The solid material may comprise one or more of parts or the whole of the stem, the bark, the flowers and the roots of one or more but preferably all of Saussurea acrophila Diels, Saussurea ceratocarpa, and Aucklandia lappa Decne. More preferably, the solid material may comprise parts or the whole of the stem and the bark of Saussurea acrophila Diels, Saussurea ceratocarpa, and Aucklandia lappa Decne, and parts or the whole of the roots of Aucklandia lappa Decne. The solid material can be previously harvested. The harvested material can be formed into finely divided particulate, e.g., powdered, form, e.g., by grinding.
On a dry basis, the herbal composition may comprise from about 10-20% by weight, preferably 14% by weight, of the solid material of Saussurea acrophila Diels or liquid extract thereof, from about 10-20% by weight, preferably 14% by weight, of the solid material of Saussurea ceratocarpa or liquid extract thereof and about 45-75% by weight, preferably 72% by weight, of the solid material of Aucklandia lappa Decne or liquid extract thereof.
The herbal composition may be provided in an aqueous form for use, particularly for use as a medicament. The aqueous form may, for example, comprise from about 0.5 g to about 1 g, preferably about 0.8 g of extract per ml water, i.e. preferably 800 g of extract per liter of water. Of the 800 g of extract, about 112 g is extract of Saussurea acrophila Diels, about 112 g is extract of Saussurea ceratocarpa, and about 576 g is extract of Aucklandia lappa Decne. The water is preferably distilled water. The quantity can be scaled-up according to the requirements of a subject to which it is to be administered, or to the need of the manufacturer.
An effective amount of the therapeutic composition can be administered to a patient in need thereof for medical treatment. The medical treatment can include treatment of human immunodeficiency virus (HIV), HIV/AIDS or prevention of HIV infection. The medical treatment can include treatment for or prevention of any one or more of viral infections, including, but not limited to Epstein Barr virus, Herpes simplex, Herpes zoster, influenza, and cancer. The medical treatment can include administering to a patient in need thereof an effective amount of treated camel milk. The treated camel milk can include about 6.8 g of extract of Saussurea acrophila Diels, about 6.8 g of extract of Saussurea ceratocarpa, about 34.6 g of extract of Aucklandia lappa Decne, and about 300 ml of camel milk.
The composition need not strictly comprise the liquid extracts.
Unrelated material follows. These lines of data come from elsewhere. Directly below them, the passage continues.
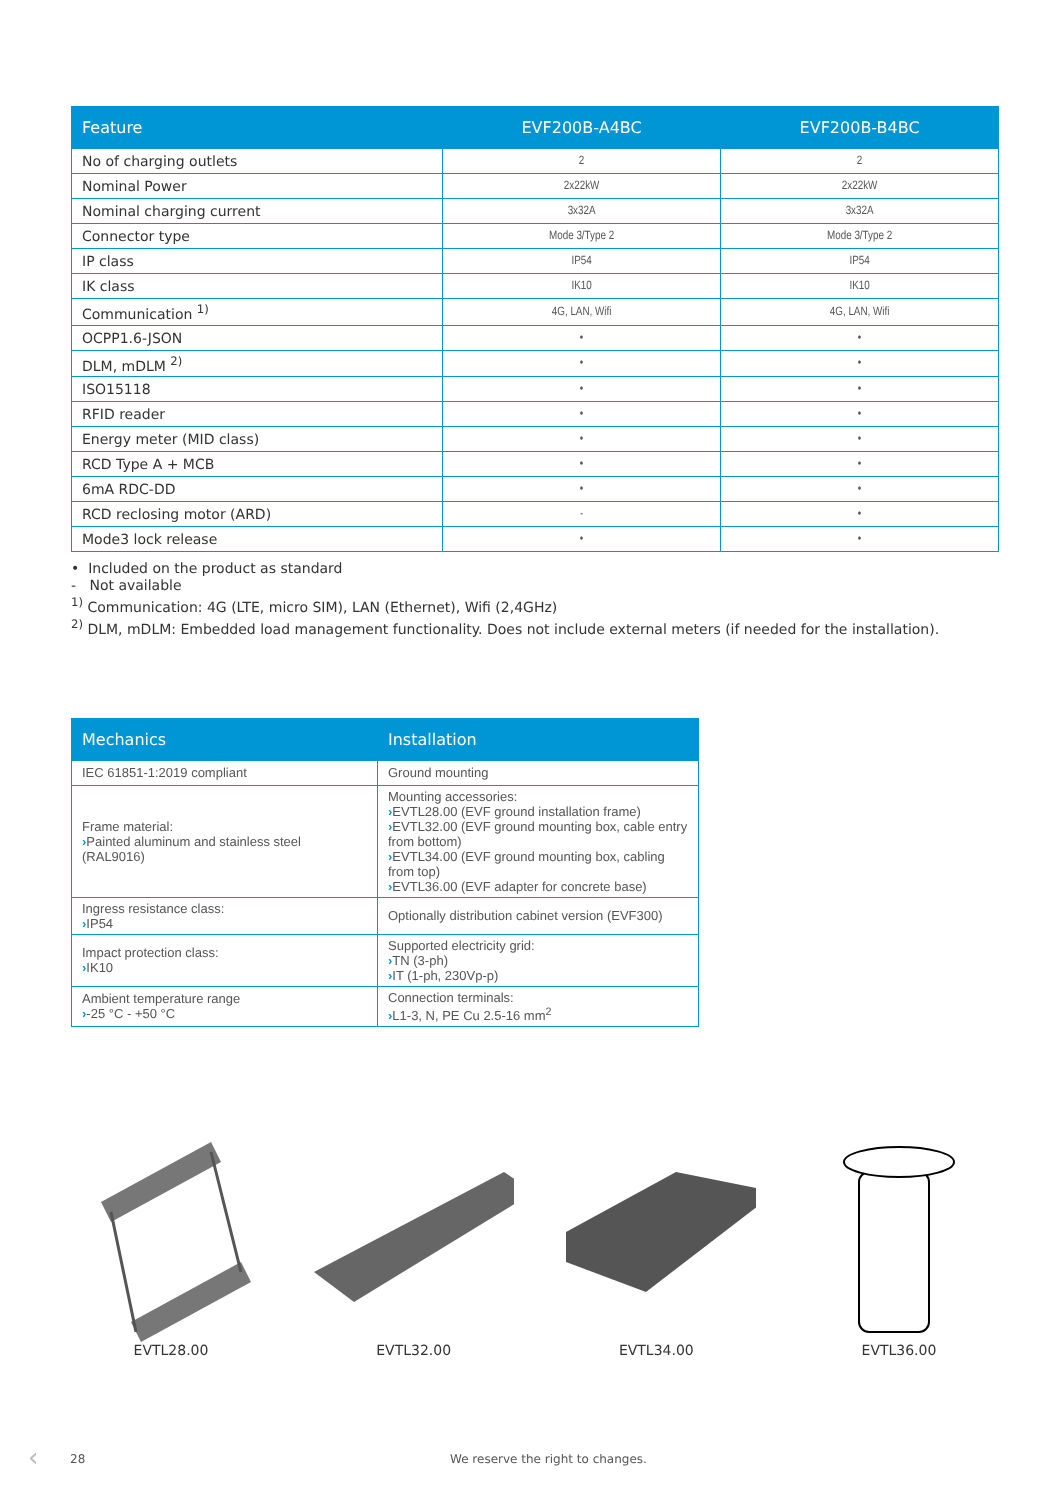| Feature | EVF200B-A4BC | EVF200B-B4BC |
| --- | --- | --- |
| No of charging outlets | 2 | 2 |
| Nominal Power | 2x22kW | 2x22kW |
| Nominal charging current | 3x32A | 3x32A |
| Connector type | Mode 3/Type 2 | Mode 3/Type 2 |
| IP class | IP54 | IP54 |
| IK class | IK10 | IK10 |
| Communication <sup>1)</sup> | 4G, LAN, Wifi | 4G, LAN, Wifi |
| OCPP1.6-JSON | • | • |
| DLM, mDLM <sup>2)</sup> | • | • |
| ISO15118 | • | • |
| RFID reader | • | • |
| Energy meter (MID class) | • | • |
| RCD Type A + MCB | • | • |
| 6mA RDC-DD | • | • |
| RCD reclosing motor (ARD) | - | • |
| Mode3 lock release | • | • |
• Included on the product as standard
- Not available
<sup>1)</sup> Communication: 4G (LTE, micro SIM), LAN (Ethernet), Wifi (2,4GHz)
<sup>2)</sup> DLM, mDLM: Embedded load management functionality. Does not include external meters (if needed for the installation).
| Mechanics | Installation |
| --- | --- |
| IEC 61851-1:2019 compliant | Ground mounting |
| Frame material: › Painted aluminum and stainless steel (RAL9016) | Mounting accessories: › EVTL28.00 (EVF ground installation frame) › EVTL32.00 (EVF ground mounting box, cable entry from bottom) › EVTL34.00 (EVF ground mounting box, cabling from top) › EVTL36.00 (EVF adapter for concrete base) |
| Ingress resistance class: › IP54 | Optionally distribution cabinet version (EVF300) |
| Impact protection class: › IK10 | Supported electricity grid: › TN (3-ph) › IT (1-ph, 230Vp-p) |
| Ambient temperature range › -25 °C - +50 °C | Connection terminals: › L1-3, N, PE Cu 2.5-16 mm<sup>2</sup> |
EVTL28.00 EVTL32.00 EVTL34.00 EVTL36.00
‹ 28 We reserve the right to changes.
It may, in one embodiment, comprise an emulsion or a mixture of solid material of Saussurea acrophila Diels, Saussurea ceratocarpa, and Aucklandia lappa Decne.
For commercial and industrialized purposes the composition can be further processed by spray-drying, or other similar drying techniques, and subsequent granulation thereof into particles which can be further encapsulated, tableted or filled into sachets or blister packets as required.
The method of preparing the composition may include combining the solid material of at least one but preferably all of Saussurea acrophila Diels, Saussurea ceratocarpa, and Aucklandia lappa Decne. The method may include forming a mixture of solid material of at least one but preferably all of Saussurea acrophila Diels, Saussurea ceratocarpa, and Aucklandia lappa Decne. The method may include a prior step of harvesting the solid material. The method may include another prior step of forming the harvested solid material into finely divided particulate, powdered, form, e.g. by grinding. Thus, the composition of solid material may be one or a mixture of the harvested solid material in finely divided particulate form.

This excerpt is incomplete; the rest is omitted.